ECLI:NL:GHARL:2018:5707
Gerechtshof Arnhem-Leeuwarden
- Hoger beroep
- L.J. de Kerpel - van de Poel
- B.J. Engberts
- M.H. van Vugt
- Rechtspraak.nl
Kort geding over opheffing conservatoir beslag na overlijden procespartij en bestuurdersaansprakelijkheid
In deze zaak, die voorligt bij het Gerechtshof Arnhem-Leeuwarden, betreft het een kort geding waarin de appellanten, na het overlijden van een procespartij, de voortzetting van de procedure hebben aangevraagd. De zaak draait om de opheffing van een conservatoir beslag dat gelegd is op de woning van de geïntimeerden, gegrond op bestuurdersaansprakelijkheid. De appellanten, die in het principaal hoger beroep zijn, hebben eerder een vordering tot het leggen van beslag ingediend, maar de voorzieningenrechter heeft deze vordering in eerste aanleg toegewezen. De appellanten hebben grieven ingediend tegen deze beslissing, waarbij zij stellen dat het beslag onterecht is gelegd en dat de geïntimeerden onrechtmatig hebben gehandeld.
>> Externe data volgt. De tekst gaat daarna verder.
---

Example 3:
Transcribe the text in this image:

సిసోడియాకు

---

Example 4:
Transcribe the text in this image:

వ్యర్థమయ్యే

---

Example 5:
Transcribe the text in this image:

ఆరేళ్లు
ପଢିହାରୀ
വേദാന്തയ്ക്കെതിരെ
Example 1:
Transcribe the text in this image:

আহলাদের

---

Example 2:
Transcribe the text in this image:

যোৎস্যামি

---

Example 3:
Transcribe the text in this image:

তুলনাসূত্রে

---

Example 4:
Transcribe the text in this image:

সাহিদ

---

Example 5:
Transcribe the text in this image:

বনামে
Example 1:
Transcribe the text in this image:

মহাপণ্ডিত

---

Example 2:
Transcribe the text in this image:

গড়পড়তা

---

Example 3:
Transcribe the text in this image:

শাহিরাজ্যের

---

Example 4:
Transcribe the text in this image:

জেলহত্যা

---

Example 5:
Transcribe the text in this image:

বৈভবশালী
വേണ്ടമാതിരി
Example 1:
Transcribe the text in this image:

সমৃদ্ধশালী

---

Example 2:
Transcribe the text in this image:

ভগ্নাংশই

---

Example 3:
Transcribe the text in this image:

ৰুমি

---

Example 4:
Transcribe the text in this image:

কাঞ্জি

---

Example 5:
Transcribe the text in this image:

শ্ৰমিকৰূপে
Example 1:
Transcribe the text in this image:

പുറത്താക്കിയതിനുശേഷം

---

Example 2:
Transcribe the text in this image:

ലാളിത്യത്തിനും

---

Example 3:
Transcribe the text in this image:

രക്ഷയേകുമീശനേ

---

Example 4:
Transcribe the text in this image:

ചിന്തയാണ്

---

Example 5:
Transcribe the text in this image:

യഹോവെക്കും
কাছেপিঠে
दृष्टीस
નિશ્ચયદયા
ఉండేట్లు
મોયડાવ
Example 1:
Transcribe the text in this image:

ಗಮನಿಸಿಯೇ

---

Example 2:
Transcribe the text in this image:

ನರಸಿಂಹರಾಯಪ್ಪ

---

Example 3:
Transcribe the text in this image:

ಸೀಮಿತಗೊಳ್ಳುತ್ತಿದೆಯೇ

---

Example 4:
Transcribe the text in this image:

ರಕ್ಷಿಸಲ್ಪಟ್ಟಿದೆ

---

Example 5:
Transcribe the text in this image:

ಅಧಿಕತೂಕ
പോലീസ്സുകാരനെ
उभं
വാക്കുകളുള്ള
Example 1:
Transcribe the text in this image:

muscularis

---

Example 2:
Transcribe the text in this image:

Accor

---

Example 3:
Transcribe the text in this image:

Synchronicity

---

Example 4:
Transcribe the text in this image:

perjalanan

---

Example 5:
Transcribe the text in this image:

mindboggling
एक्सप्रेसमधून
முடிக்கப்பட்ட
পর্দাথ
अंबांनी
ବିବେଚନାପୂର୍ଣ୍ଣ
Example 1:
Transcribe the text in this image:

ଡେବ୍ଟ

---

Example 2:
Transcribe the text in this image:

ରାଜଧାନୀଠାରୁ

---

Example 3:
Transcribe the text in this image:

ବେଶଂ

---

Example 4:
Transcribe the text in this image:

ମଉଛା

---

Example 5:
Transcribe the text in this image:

Het hof heeft de feiten en de procedure in eerste aanleg in overweging genomen, evenals de argumenten van beide partijen. Het hof concludeert dat er summierlijk sprake is van de ondeugdelijkheid van de vordering van de appellanten, en dat de grieven falen. Het hof bekrachtigt het vonnis van de voorzieningenrechter en veroordeelt de appellanten in de kosten van het principaal hoger beroep. De beslissing van het hof is genomen op 19 juni 2018.